# [Entries shown]
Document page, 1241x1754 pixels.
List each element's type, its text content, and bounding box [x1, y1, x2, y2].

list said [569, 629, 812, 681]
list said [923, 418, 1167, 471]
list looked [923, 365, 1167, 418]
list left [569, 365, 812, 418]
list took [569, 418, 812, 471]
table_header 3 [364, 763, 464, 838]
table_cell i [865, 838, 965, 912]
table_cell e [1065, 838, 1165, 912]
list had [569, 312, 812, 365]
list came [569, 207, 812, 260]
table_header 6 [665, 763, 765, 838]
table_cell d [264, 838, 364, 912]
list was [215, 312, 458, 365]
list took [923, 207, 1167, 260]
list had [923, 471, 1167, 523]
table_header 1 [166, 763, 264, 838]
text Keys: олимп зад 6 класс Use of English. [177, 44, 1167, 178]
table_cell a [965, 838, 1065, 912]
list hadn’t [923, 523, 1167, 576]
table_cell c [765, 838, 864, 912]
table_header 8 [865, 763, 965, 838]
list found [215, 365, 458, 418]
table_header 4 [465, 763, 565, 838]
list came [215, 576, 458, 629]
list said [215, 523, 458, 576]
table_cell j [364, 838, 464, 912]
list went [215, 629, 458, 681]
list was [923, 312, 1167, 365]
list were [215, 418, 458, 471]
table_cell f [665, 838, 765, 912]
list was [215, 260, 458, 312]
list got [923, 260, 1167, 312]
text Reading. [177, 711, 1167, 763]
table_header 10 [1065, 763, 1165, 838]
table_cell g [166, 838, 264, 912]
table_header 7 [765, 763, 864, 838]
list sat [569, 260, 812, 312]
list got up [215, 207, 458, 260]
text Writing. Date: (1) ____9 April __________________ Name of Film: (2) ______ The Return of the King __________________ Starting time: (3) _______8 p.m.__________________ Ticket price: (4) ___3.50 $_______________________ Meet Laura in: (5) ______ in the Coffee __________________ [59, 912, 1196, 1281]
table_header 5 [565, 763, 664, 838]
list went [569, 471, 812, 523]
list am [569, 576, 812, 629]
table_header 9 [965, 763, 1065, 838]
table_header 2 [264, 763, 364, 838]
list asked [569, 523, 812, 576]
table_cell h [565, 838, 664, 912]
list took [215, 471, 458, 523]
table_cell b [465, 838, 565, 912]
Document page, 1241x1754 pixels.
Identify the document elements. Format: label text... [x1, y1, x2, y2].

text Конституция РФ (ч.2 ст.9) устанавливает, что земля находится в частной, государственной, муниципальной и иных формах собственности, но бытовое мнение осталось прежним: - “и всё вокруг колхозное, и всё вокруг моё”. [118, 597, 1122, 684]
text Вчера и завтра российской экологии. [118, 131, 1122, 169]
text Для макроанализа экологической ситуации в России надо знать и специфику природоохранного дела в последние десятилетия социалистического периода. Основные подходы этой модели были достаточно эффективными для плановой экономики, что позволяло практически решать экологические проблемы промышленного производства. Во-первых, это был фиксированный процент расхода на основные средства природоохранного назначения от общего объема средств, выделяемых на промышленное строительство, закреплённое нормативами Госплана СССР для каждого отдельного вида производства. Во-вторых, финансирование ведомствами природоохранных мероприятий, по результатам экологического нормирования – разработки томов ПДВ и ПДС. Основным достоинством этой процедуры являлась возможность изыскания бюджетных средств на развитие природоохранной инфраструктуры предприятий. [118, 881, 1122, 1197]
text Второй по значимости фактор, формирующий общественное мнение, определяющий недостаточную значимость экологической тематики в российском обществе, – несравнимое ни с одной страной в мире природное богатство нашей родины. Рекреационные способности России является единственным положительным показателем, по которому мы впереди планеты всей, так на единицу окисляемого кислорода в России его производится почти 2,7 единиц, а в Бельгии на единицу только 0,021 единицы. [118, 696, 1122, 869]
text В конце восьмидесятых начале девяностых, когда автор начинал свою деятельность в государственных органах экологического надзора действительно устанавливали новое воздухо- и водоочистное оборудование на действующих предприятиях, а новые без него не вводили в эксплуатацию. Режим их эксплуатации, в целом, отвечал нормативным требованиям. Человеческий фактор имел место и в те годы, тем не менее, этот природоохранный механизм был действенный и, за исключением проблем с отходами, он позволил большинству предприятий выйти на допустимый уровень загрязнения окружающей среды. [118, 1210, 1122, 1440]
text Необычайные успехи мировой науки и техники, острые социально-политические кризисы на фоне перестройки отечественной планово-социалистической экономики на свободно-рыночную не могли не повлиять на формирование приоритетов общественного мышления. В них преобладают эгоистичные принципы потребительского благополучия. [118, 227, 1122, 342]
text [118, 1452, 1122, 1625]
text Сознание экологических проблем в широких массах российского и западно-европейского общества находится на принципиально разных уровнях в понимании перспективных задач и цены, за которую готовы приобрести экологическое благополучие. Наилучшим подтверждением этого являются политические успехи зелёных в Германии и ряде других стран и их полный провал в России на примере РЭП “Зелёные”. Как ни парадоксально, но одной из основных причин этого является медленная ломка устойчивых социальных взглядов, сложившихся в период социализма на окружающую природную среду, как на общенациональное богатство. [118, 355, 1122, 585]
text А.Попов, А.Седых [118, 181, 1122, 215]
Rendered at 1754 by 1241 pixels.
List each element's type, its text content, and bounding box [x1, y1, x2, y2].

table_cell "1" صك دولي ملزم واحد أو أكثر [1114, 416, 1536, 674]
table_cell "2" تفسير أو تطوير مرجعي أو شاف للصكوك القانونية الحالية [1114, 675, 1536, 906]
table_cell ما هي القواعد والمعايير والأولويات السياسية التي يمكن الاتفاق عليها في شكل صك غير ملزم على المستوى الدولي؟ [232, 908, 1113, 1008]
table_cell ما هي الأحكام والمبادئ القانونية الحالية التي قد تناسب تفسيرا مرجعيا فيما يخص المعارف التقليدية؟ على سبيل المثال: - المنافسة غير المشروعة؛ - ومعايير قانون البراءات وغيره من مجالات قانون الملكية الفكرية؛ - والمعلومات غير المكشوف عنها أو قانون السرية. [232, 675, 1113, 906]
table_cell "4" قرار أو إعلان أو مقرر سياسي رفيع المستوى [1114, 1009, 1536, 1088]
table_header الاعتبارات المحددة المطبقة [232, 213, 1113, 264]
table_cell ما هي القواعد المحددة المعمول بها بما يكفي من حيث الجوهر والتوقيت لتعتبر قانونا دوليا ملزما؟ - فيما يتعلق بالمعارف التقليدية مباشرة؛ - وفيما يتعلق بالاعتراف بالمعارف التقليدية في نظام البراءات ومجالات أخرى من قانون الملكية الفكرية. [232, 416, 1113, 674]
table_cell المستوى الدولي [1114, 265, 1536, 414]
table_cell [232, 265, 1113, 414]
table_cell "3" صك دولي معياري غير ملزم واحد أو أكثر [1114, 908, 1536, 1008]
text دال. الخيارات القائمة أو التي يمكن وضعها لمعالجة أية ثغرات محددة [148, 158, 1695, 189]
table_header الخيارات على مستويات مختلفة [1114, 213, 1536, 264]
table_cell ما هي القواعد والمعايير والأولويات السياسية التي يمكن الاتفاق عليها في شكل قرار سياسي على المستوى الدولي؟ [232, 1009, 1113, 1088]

# [How to complete this task]
A verbatim reproduction of all the records above is the expected answer.

# [Output of the exercise]
Document page, 1241x1754 pixels.
List each element's type, its text content, and bounding box [x1, y1, x2, y2].

list said [569, 629, 812, 681]
list said [923, 418, 1167, 471]
list looked [923, 365, 1167, 418]
list left [569, 365, 812, 418]
list took [569, 418, 812, 471]
table_header 3 [364, 763, 464, 838]
table_cell i [865, 838, 965, 912]
table_cell e [1065, 838, 1165, 912]
list had [569, 312, 812, 365]
list came [569, 207, 812, 260]
table_header 6 [665, 763, 765, 838]
table_cell d [264, 838, 364, 912]
list was [215, 312, 458, 365]
list took [923, 207, 1167, 260]
list had [923, 471, 1167, 523]
table_header 1 [166, 763, 264, 838]
text Keys: олимп зад 6 класс Use of English. [177, 44, 1167, 178]
table_cell a [965, 838, 1065, 912]
list hadn’t [923, 523, 1167, 576]
table_cell c [765, 838, 864, 912]
table_header 8 [865, 763, 965, 838]
list found [215, 365, 458, 418]
table_header 4 [465, 763, 565, 838]
list came [215, 576, 458, 629]
list said [215, 523, 458, 576]
table_cell j [364, 838, 464, 912]
list went [215, 629, 458, 681]
list was [923, 312, 1167, 365]
list were [215, 418, 458, 471]
table_cell f [665, 838, 765, 912]
list was [215, 260, 458, 312]
list got [923, 260, 1167, 312]
text Reading. [177, 711, 1167, 763]
table_header 10 [1065, 763, 1165, 838]
table_cell g [166, 838, 264, 912]
table_header 7 [765, 763, 864, 838]
list sat [569, 260, 812, 312]
list got up [215, 207, 458, 260]
text Writing. Date: (1) ____9 April __________________ Name of Film: (2) ______ The Return of the King __________________ Starting time: (3) _______8 p.m.__________________ Ticket price: (4) ___3.50 $_______________________ Meet Laura in: (5) ______ in the Coffee __________________ [59, 912, 1196, 1281]
table_header 5 [565, 763, 664, 838]
list went [569, 471, 812, 523]
list am [569, 576, 812, 629]
table_header 9 [965, 763, 1065, 838]
table_header 2 [264, 763, 364, 838]
list asked [569, 523, 812, 576]
table_cell h [565, 838, 664, 912]
list took [215, 471, 458, 523]
table_cell b [465, 838, 565, 912]
Document page, 1241x1754 pixels.
Identify the document elements. Format: label text... [x1, y1, x2, y2].

text Конституция РФ (ч.2 ст.9) устанавливает, что земля находится в частной, государственной, муниципальной и иных формах собственности, но бытовое мнение осталось прежним: - “и всё вокруг колхозное, и всё вокруг моё”. [118, 597, 1122, 684]
text Вчера и завтра российской экологии. [118, 131, 1122, 169]
text Для макроанализа экологической ситуации в России надо знать и специфику природоохранного дела в последние десятилетия социалистического периода. Основные подходы этой модели были достаточно эффективными для плановой экономики, что позволяло практически решать экологические проблемы промышленного производства. Во-первых, это был фиксированный процент расхода на основные средства природоохранного назначения от общего объема средств, выделяемых на промышленное строительство, закреплённое нормативами Госплана СССР для каждого отдельного вида производства. Во-вторых, финансирование ведомствами природоохранных мероприятий, по результатам экологического нормирования – разработки томов ПДВ и ПДС. Основным достоинством этой процедуры являлась возможность изыскания бюджетных средств на развитие природоохранной инфраструктуры предприятий. [118, 881, 1122, 1197]
text Второй по значимости фактор, формирующий общественное мнение, определяющий недостаточную значимость экологической тематики в российском обществе, – несравнимое ни с одной страной в мире природное богатство нашей родины. Рекреационные способности России является единственным положительным показателем, по которому мы впереди планеты всей, так на единицу окисляемого кислорода в России его производится почти 2,7 единиц, а в Бельгии на единицу только 0,021 единицы. [118, 696, 1122, 869]
text В конце восьмидесятых начале девяностых, когда автор начинал свою деятельность в государственных органах экологического надзора действительно устанавливали новое воздухо- и водоочистное оборудование на действующих предприятиях, а новые без него не вводили в эксплуатацию. Режим их эксплуатации, в целом, отвечал нормативным требованиям. Человеческий фактор имел место и в те годы, тем не менее, этот природоохранный механизм был действенный и, за исключением проблем с отходами, он позволил большинству предприятий выйти на допустимый уровень загрязнения окружающей среды. [118, 1210, 1122, 1440]
text Необычайные успехи мировой науки и техники, острые социально-политические кризисы на фоне перестройки отечественной планово-социалистической экономики на свободно-рыночную не могли не повлиять на формирование приоритетов общественного мышления. В них преобладают эгоистичные принципы потребительского благополучия. [118, 227, 1122, 342]
text [118, 1452, 1122, 1625]
text Сознание экологических проблем в широких массах российского и западно-европейского общества находится на принципиально разных уровнях в понимании перспективных задач и цены, за которую готовы приобрести экологическое благополучие. Наилучшим подтверждением этого являются политические успехи зелёных в Германии и ряде других стран и их полный провал в России на примере РЭП “Зелёные”. Как ни парадоксально, но одной из основных причин этого является медленная ломка устойчивых социальных взглядов, сложившихся в период социализма на окружающую природную среду, как на общенациональное богатство. [118, 355, 1122, 585]
text А.Попов, А.Седых [118, 181, 1122, 215]
Rendered at 1754 by 1241 pixels.
List each element's type, its text content, and bounding box [x1, y1, x2, y2].

table_cell "1" صك دولي ملزم واحد أو أكثر [1114, 416, 1536, 674]
table_cell "2" تفسير أو تطوير مرجعي أو شاف للصكوك القانونية الحالية [1114, 675, 1536, 906]
table_cell ما هي القواعد والمعايير والأولويات السياسية التي يمكن الاتفاق عليها في شكل صك غير ملزم على المستوى الدولي؟ [232, 908, 1113, 1008]
table_cell ما هي الأحكام والمبادئ القانونية الحالية التي قد تناسب تفسيرا مرجعيا فيما يخص المعارف التقليدية؟ على سبيل المثال: - المنافسة غير المشروعة؛ - ومعايير قانون البراءات وغيره من مجالات قانون الملكية الفكرية؛ - والمعلومات غير المكشوف عنها أو قانون السرية. [232, 675, 1113, 906]
table_cell "4" قرار أو إعلان أو مقرر سياسي رفيع المستوى [1114, 1009, 1536, 1088]
table_header الاعتبارات المحددة المطبقة [232, 213, 1113, 264]
table_cell ما هي القواعد المحددة المعمول بها بما يكفي من حيث الجوهر والتوقيت لتعتبر قانونا دوليا ملزما؟ - فيما يتعلق بالمعارف التقليدية مباشرة؛ - وفيما يتعلق بالاعتراف بالمعارف التقليدية في نظام البراءات ومجالات أخرى من قانون الملكية الفكرية. [232, 416, 1113, 674]
table_cell المستوى الدولي [1114, 265, 1536, 414]
table_cell [232, 265, 1113, 414]
table_cell "3" صك دولي معياري غير ملزم واحد أو أكثر [1114, 908, 1536, 1008]
text دال. الخيارات القائمة أو التي يمكن وضعها لمعالجة أية ثغرات محددة [148, 158, 1695, 189]
table_header الخيارات على مستويات مختلفة [1114, 213, 1536, 264]
table_cell ما هي القواعد والمعايير والأولويات السياسية التي يمكن الاتفاق عليها في شكل قرار سياسي على المستوى الدولي؟ [232, 1009, 1113, 1088]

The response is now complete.